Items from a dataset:
▽

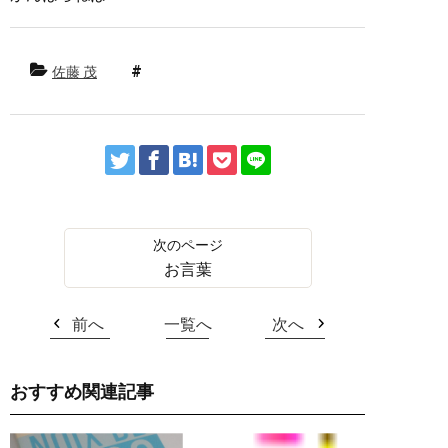
佐藤 茂
お言葉
前へ
一覧へ
次へ
おすすめ関連記事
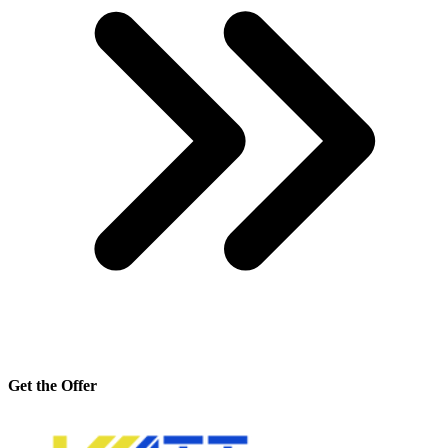
Get the Offer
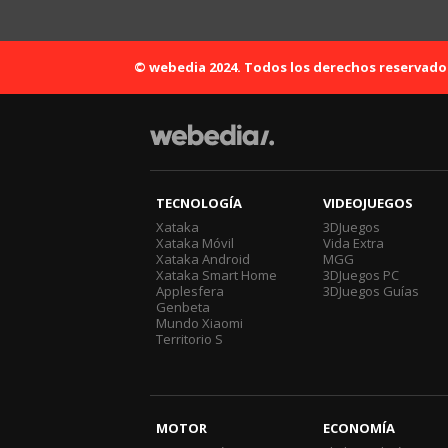
© webedia 2024. Todos los derechos reservado
TECNOLOGÍA
VIDEOJUEGOS
Xataka
3DJuegos
Xataka Móvil
Vida Extra
Xataka Android
MGG
Xataka Smart Home
3DJuegos PC
Applesfera
3DJuegos Guías
Genbeta
Mundo Xiaomi
Territorio S
MOTOR
ECONOMÍA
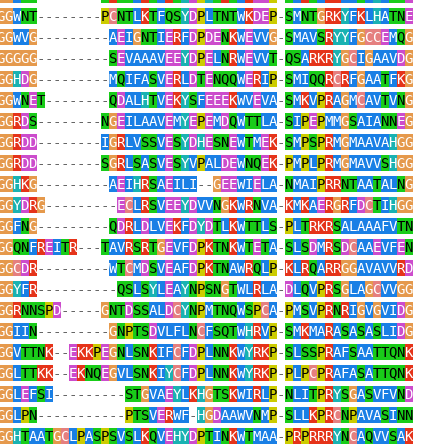
GG
W
NT
--------
P
C
NT
L
K
T
F
QS
Y
D
P
L
TNT
W
K
DE
P
-
S
M
NT
G
RK
Y
F
K
L
H
A
TN
E
GG
WV
G
---------
A
E
I
G
NT
I
E
R
F
D
P
DE
N
K
W
E
VV
G
-
S
MAV
S
R
YY
F
G
CC
E
M
Q
G
GGGGG
---------
S
E
VAAAV
EE
Y
D
P
E
L
N
R
W
E
VV
T
-
QS
A
RKR
Y
G
C
I
G
AAV
D
G
GG
H
D
G
---------
M
Q
IFA
S
V
E
R
L
D
T
E
NQQ
W
E
R
I
P
-
S
MI
QQ
R
C
R
F
G
AA
T
F
K
G
GG
W
N
E
T
--------
Q
D
AL
H
T
V
E
K
Y
S
F
EEE
K
WV
E
VA
-
S
M
K
V
P
R
A
G
M
C
AV
T
V
N
G
GG
R
D
S
--------
N
G
E
ILAAV
E
M
Y
E
P
E
M
D
Q
W
TT
LA
-
S
I
P
E
P
MM
G
S
AIA
NN
E
G
GG
R
DD
--------
I
G
R
LV
SS
V
E
S
Y
D
H
E
SN
E
W
T
M
E
K
-
S
M
P
S
P
R
M
G
MAAVA
H
GG
GG
R
DD
--------
S
G
R
L
S
A
S
V
E
S
Y
V
P
AL
DE
W
NQ
E
K
-
P
M
P
L
P
R
M
G
MAVV
S
H
GG
GG
H
K
G
---------
A
E
I
H
R
S
A
E
ILI
--
G
EE
WI
E
LA
-
N
MAI
P
RR
NT
AA
T
AL
N
G
GG
Y
D
R
G
---------
E
C
L
R
S
V
EE
Y
D
VV
N
G
K
W
R
N
VA
-
K
M
K
A
E
R
G
R
F
D
C
T
I
H
GG
GG
F
N
G
---------
Q
D
R
L
D
LV
E
K
F
D
Y
D
T
L
K
W
TT
L
S
-
P
L
T
RKR
S
ALAAAFV
TN
GG
QN
F
R
E
I
T
R
---
T
AV
R
S
R
T
G
E
VF
D
P
K
TN
K
W
T
E
T
A
-
S
L
S
D
M
R
S
D
C
AA
E
VF
E
N
GG
C
D
R
---------
W
T
C
M
D
S
V
E
AF
D
P
K
TN
AW
R
Q
L
P
-
K
L
R
Q
A
RR
GG
AVAVV
R
D
GG
Y
F
R
----------
QS
L
S
Y
L
E
A
Y
N
P
SN
G
T
WL
R
LA
-
D
L
Q
V
P
R
S
G
LA
G
C
VV
GG
GG
R
NNS
P
D
-----
G
NT
D
SS
AL
D
C
Y
N
P
M
TNQ
W
S
P
C
A
-
P
M
S
V
P
R
N
R
I
G
V
G
VI
D
G
GG
II
N
---------
G
N
P
TS
D
VLFL
N
C
F
SQT
W
H
R
V
P
-
S
M
K
MA
R
A
S
A
S
A
S
LI
D
G
GG
V
TTN
K
--
E
KK
P
E
G
N
L
SN
K
IF
C
F
D
P
L
NN
K
W
Y
RK
P
-
S
L
SS
P
R
AF
S
AA
TTQN
K
GG
L
TT
KK
--
E
K
NQ
E
G
VL
SN
K
I
Y
C
F
D
P
L
NN
K
W
Y
RK
P
-
P
L
P
C
P
R
AFA
S
A
TTQN
K
GG
L
E
F
S
I
---------
ST
G
VA
E
Y
L
K
H
G
TS
K
WI
R
L
P
-
N
LI
T
P
R
Y
S
G
A
S
VFV
N
D
GG
L
P
N
-----------
P
TS
V
E
R
WF
-
H
G
D
AAWV
N
M
P
-
S
LL
K
P
R
C
N
P
AVA
S
I
NN
GG
H
T
AA
T
G
C
L
P
A
S
P
S
V
S
L
K
Q
V
E
HY
D
P
T
I
N
K
W
T
MAA
-
P
R
P
RRR
Y
N
C
A
Q
VV
S
A
K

△

**ABOUT THIS TASK**
Scan the records above for the word "Xataka". Show each line in which it appears.

**EXERCISE RESULT**
Xataka
Xataka Móvil
Xataka Android
Xataka Smart Home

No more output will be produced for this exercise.